PAGE TEXT:
The Santa Fe usually added an extra PA to the consist in case one broke down.... not for power, they were brutes . 
My memory may cloud the facts, but I read where the demostrator set was red light stopped on a grade with a full train (16 cars), plus a dynometer car. The crew expected to double the hill (take it up in 2 sections), but the Alco man on board said Go and it accelerated up the hill. 

I'd say 4 to 5 heavyweights and if a rivet counter asks tell him it's an early tunnel motor and the boiler is vented between the rails! 

It was a nice history lesson, but it is your railroad and you can tell your riders to wear extra woolies if they want heat! AC units ran off a car axle. 

John


----------



## Dr Rivet (Jan 5, 2008)

Hamish 

I noted that every one focused on your locomotive question and skipped over the use of express box cars or reefers in the [as you say in the UK] train formations. 

The more prominent NAMED trains like the Twentieth Century Limited [NYC], Broad Way Limited [PRR], Morning Daylight [SP], North Coast Limited [NP] TYPICALLY had no extra head end cars. Many of the lesser passenger trains would have some storage mail or exprees included. When the railroads handled nearly all the cross county mail in the US, the bigger railroads had scheduled mail trains that carried mail, express, express reefers, and often a single coach tagged on the end. These trains ran on expedited schedules that rivalled passenger service. Think of the Royal Mail trains and TPOs of the LMS and GWR and the "newspaper trains" of the Southern Railway prior to British Rail, before 1947. 

SO, a two or three cars might be appropriate in your train. AS THEY SAY, "It's your railroad". 

Regards


----------



## dltrains (Jan 2, 2008)

Loads of info here but a further question is on the placement of a steam generator car in the consist?where was it placed? After the locos and ahead of all other cars ? Between locos? After baggage or other headend equipment? 

Dave


----------



## Dougald (Jan 2, 2008)

DATA ROWS:
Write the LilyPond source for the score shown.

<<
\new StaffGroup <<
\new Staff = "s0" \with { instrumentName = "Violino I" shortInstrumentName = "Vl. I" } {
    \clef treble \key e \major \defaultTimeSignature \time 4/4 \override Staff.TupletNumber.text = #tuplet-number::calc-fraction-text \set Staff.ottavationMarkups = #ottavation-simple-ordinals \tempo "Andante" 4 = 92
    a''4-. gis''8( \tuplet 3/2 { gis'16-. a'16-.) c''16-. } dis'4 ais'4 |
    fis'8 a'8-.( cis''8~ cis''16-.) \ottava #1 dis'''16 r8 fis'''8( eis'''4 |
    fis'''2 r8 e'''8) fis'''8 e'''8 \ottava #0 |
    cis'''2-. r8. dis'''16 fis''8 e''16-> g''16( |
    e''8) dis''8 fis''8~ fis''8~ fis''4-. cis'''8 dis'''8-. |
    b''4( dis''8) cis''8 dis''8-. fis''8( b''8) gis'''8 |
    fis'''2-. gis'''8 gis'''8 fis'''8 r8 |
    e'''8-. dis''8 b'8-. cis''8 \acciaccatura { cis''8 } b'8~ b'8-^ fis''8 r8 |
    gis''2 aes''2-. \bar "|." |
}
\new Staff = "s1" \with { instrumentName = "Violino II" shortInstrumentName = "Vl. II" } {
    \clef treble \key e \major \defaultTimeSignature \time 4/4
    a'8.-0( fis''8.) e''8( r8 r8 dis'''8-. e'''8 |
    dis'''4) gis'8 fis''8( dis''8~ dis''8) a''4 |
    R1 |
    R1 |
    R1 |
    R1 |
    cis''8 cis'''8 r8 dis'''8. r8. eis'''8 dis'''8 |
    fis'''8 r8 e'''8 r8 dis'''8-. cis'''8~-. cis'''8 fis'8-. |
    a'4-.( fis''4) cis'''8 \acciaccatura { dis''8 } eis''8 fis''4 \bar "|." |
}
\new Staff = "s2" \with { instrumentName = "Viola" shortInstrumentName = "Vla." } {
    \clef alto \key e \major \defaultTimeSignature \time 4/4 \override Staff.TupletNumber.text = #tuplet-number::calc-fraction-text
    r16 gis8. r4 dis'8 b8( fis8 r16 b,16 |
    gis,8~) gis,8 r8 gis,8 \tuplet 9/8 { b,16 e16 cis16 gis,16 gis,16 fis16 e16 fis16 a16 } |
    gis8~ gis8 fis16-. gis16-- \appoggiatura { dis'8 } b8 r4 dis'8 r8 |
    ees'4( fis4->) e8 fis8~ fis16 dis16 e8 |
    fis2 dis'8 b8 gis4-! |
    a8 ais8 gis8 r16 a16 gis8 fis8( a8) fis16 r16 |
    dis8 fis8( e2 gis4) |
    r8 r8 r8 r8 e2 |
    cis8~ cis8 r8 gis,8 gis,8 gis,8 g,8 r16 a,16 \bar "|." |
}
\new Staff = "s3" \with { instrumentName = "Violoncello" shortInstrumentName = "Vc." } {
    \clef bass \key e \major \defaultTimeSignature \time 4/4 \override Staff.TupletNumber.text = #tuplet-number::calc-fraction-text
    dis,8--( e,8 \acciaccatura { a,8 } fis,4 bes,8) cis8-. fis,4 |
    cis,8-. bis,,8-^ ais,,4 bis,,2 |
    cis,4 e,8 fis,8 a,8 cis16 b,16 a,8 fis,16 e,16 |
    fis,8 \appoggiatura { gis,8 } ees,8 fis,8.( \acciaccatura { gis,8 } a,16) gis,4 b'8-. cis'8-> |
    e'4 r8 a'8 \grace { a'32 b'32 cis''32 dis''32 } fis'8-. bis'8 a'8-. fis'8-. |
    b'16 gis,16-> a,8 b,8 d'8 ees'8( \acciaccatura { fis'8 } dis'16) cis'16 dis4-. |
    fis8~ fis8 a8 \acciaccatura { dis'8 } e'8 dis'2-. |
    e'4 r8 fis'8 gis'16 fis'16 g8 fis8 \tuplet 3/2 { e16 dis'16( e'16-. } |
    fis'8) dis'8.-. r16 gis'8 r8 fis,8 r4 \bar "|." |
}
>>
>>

EXERCISE DETAILS: Write out the part of the railroad forum thread between "I'd say 4 to" and "(Jan 5, 2008)", inclusive, substituting "sweaters" for "woolies".

EXERCISE RESPONSE:
I'd say 4 to 5 heavyweights and if a rivet counter asks tell him it's an early tunnel motor and the boiler is vented between the rails! 

It was a nice history lesson, but it is your railroad and you can tell your riders to wear extra sweaters if they want heat! AC units ran off a car axle. 

John


----------



## Dr Rivet (Jan 5, 2008)